Now, he stood so close to me. I felt like I was no longer in control of myself. I moved my hand over the front of my black dress to rid it of any wrinkles. I ran my fingers through my hair and wiped away any moisture from my face. Standing behind him, as he talked to other people with a mojito in his hand, wearing a cream-colored guayabera, I heard the word come out, sounding like a question and a wish at the same time.


He turned around to face me, a gentle smile forming on his lips, like he knew all along I’d see him and come to him. In his other hand, he held a sunflower in a tight fist, its petals crumpled between his fingers.


I think he said my name. I can’t remember. The syllables of my name wrapped up in his voice had been one of my favorite sounds as a child. Even though he was Cuban, he’d been raised in Spain until he was fourteen and so I was forever Adelithia to him. And that was all I ever wanted to be.

He offered to get me something to drink.

“No, I don’t drink,” I said. My hands felt cold and clammy.

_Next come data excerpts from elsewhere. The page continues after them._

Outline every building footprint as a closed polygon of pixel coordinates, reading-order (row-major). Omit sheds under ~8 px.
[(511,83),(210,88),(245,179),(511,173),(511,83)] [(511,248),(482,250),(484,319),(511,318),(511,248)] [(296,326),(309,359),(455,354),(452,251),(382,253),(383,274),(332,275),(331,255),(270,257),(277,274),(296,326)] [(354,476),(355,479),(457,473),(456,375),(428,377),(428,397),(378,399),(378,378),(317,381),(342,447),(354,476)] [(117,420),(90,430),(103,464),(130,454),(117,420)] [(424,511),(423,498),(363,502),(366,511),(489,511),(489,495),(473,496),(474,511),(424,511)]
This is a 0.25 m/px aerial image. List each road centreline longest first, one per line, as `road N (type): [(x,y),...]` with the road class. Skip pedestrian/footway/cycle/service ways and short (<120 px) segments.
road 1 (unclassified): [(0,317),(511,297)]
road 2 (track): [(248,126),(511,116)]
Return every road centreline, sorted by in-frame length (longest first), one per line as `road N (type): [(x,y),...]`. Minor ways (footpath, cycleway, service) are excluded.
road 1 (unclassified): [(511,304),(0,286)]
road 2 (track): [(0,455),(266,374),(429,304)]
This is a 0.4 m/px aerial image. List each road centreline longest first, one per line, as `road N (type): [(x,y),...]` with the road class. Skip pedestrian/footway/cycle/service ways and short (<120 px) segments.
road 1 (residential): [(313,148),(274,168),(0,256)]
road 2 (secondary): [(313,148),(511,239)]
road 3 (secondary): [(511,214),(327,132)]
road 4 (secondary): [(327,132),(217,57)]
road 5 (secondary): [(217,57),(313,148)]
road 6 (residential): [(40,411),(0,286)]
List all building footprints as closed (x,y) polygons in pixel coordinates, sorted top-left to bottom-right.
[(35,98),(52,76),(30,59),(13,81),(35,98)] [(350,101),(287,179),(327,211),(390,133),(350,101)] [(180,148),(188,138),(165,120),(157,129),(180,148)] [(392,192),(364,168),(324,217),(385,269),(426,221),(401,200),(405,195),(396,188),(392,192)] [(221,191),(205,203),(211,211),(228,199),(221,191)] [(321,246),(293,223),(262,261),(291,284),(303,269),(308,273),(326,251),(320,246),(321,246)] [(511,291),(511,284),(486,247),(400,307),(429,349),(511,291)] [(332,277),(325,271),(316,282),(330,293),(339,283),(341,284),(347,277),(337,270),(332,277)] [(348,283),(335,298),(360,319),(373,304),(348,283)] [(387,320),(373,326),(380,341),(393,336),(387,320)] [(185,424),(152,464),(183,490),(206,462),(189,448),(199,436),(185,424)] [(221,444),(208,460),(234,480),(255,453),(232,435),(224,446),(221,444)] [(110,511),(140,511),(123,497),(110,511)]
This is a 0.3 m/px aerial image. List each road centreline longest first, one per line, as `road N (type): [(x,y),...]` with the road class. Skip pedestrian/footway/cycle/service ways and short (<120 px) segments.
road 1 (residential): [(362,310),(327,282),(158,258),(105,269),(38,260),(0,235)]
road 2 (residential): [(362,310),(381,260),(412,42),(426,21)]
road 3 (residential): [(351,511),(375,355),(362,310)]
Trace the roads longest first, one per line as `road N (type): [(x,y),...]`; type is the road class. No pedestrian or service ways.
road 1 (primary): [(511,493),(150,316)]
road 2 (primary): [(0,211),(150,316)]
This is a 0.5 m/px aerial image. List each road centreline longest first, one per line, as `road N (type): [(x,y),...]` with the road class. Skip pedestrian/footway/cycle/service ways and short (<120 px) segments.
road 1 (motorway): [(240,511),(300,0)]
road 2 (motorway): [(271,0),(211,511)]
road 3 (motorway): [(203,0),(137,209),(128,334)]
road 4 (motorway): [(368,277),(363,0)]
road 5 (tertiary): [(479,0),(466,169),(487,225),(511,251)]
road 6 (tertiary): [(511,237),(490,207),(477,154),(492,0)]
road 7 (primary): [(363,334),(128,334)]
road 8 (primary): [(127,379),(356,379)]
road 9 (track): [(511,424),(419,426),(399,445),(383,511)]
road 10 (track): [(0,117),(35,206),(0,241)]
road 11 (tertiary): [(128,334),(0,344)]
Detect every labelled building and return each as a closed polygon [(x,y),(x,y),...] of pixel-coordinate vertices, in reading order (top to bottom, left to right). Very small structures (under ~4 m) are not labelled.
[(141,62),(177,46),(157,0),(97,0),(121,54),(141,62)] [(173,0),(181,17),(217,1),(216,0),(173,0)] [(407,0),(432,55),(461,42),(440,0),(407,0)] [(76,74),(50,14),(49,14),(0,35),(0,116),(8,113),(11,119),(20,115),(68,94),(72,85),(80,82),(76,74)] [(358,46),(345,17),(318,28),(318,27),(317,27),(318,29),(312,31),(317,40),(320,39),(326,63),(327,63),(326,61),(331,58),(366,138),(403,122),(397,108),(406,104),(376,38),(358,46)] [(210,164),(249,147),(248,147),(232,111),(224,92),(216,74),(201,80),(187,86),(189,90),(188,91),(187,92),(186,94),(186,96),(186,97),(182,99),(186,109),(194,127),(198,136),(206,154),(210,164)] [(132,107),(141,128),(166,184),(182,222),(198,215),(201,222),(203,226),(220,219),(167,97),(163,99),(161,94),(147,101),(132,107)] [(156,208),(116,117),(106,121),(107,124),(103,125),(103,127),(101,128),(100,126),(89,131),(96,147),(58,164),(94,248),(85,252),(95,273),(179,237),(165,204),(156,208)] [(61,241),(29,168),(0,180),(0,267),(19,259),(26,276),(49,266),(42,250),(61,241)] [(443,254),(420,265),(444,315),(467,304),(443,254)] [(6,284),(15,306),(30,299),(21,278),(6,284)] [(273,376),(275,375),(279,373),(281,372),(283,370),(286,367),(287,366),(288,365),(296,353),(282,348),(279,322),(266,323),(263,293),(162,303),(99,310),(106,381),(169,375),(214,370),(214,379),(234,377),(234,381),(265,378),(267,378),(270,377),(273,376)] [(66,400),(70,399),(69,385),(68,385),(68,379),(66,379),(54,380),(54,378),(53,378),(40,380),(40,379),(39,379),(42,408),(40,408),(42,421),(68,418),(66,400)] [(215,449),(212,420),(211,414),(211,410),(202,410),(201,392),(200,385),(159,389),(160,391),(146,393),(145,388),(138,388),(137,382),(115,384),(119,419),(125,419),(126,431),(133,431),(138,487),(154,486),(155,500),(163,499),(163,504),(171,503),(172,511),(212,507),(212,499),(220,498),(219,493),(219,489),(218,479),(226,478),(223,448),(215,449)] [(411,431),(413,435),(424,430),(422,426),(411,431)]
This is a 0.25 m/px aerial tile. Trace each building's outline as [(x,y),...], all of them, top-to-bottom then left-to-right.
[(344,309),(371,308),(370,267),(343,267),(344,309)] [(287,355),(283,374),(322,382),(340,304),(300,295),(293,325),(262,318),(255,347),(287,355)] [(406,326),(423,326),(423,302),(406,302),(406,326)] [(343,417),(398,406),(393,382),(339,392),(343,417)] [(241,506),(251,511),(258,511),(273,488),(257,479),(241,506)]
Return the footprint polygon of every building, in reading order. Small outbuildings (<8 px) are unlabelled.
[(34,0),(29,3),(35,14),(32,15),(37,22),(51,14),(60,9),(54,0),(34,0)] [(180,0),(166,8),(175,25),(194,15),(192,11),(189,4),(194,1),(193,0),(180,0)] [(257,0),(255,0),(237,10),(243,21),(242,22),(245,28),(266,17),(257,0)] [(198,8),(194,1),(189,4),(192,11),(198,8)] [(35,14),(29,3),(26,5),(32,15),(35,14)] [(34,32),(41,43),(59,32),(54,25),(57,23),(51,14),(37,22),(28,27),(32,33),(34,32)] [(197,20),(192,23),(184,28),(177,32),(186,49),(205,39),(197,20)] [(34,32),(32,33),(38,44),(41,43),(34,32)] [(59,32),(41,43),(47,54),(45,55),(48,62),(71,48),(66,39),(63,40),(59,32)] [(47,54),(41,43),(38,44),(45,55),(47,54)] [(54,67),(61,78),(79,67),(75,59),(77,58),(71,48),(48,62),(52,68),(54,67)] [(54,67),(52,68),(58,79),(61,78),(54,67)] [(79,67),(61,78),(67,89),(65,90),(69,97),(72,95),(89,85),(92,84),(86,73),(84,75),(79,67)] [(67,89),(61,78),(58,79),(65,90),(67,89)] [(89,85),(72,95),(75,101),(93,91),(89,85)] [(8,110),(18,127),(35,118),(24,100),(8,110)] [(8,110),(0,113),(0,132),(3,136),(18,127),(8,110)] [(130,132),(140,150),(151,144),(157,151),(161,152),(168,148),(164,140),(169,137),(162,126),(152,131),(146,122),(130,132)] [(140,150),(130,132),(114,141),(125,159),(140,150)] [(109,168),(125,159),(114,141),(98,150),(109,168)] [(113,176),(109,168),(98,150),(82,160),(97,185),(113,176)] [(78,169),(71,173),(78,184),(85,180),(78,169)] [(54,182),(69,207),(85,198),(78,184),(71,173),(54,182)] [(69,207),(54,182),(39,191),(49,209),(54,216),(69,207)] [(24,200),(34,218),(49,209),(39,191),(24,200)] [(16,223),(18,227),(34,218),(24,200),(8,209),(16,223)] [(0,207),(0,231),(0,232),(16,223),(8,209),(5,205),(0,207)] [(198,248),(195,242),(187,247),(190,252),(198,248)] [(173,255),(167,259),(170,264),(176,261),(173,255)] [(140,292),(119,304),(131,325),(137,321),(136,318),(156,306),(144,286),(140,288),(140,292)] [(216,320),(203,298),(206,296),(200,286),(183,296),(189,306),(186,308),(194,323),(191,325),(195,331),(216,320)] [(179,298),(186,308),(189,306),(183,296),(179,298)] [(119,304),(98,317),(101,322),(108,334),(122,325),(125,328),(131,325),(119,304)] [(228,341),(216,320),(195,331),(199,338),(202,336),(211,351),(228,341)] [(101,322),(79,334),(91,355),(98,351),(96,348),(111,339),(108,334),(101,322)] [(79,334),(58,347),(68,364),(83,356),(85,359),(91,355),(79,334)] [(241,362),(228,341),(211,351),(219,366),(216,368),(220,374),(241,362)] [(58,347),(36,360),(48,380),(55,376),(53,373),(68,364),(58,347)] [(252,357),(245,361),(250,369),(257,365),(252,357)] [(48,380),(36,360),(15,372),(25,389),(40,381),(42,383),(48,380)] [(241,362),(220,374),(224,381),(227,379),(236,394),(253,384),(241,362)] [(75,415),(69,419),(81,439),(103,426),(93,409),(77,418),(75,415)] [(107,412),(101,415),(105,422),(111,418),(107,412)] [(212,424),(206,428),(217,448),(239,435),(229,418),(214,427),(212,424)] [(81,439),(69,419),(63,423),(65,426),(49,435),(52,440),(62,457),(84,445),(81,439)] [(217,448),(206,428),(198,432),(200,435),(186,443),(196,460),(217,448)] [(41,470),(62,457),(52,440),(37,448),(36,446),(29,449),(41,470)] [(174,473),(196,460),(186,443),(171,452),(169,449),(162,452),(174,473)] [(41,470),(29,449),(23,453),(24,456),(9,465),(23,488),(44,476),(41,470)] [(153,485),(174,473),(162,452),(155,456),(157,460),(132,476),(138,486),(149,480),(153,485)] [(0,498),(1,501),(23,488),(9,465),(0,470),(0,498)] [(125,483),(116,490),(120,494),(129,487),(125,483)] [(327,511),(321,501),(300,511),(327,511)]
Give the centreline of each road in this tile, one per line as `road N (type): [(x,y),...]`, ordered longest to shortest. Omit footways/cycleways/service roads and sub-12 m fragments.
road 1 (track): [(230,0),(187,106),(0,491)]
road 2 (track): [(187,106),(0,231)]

He laughed a little. “Ah, sí. I should have known. You were always so cautious as a small girl.”

“Still am.” Even though I’d been apart from him for over a decade, he still felt just as warm as I remembered. I was the one holding back. But really, I wanted to throw myself into him and ask him where he’d been all this time, why he let Mami take me away that rainy day in October fifteen years ago.

“You’re twenty-three now?” He asked. His voice broke a little when he said that, and I could tell we were both thinking the same thing. Perhaps he was asking himself the same questions I was asking him in my head.

“Twenty-three,” I confirmed.

“Una mujer.” He smiled a sad smile.

I didn’t feel like one, but I returned his smile anyway. Then there was an awkward silence between us as we realized we hadn’t mentioned the person everyone here was gathered for, the person that technically was the glue between us, but also the one who’d separated us.

“Your Mami loved you so much. More than anything in this world… And I loved her, very much.” I could tell in his voice that he truly meant that, despite everything that had transpired between them.

“I know.” I nodded.

He looked at me a long while, like he was mustering the courage to say something he wasn’t sure would go over well. His shoulders tensed, but his eyes grew tender. “Mira, Adelithia. I know I haven’t been around to see you grow. I know that I don’t know you, but I’d like to. That is why I came here.”

I looked away from his face and crossed my arms. I could tell that he was trying, but fifteen years is a lot to make up for. Mami took me away, but he didn’t fight her. He didn’t fight for me.

“No sé, Abuelo.”

He grabbed my arm so that my eyes would come back to him. His face pleaded with me. “Por favor, Ady.”

I conceded and grabbed a napkin from the table next to us and wrote down our house phone number, folding it in half and handing it to him. His face lit up as the little piece of paper brushed against his open palm. His eyes welled with tears as they wandered about my face, perhaps wondering how his little girl now stood before him at 5’6”, freckles mostly gone, along with ten pounds of baby fat. His hand, which now trembled a little, was brought up to my face and rested on my cheek.

“Adelithia.” His voice smiled.

I drove home in the Honda Civic to our little house in Darlington Manor. Mami and I always used to fight over the car, and it was weird to think that now I could use it whenever I wanted. There were other things I had all to myself now too, like the mortgage.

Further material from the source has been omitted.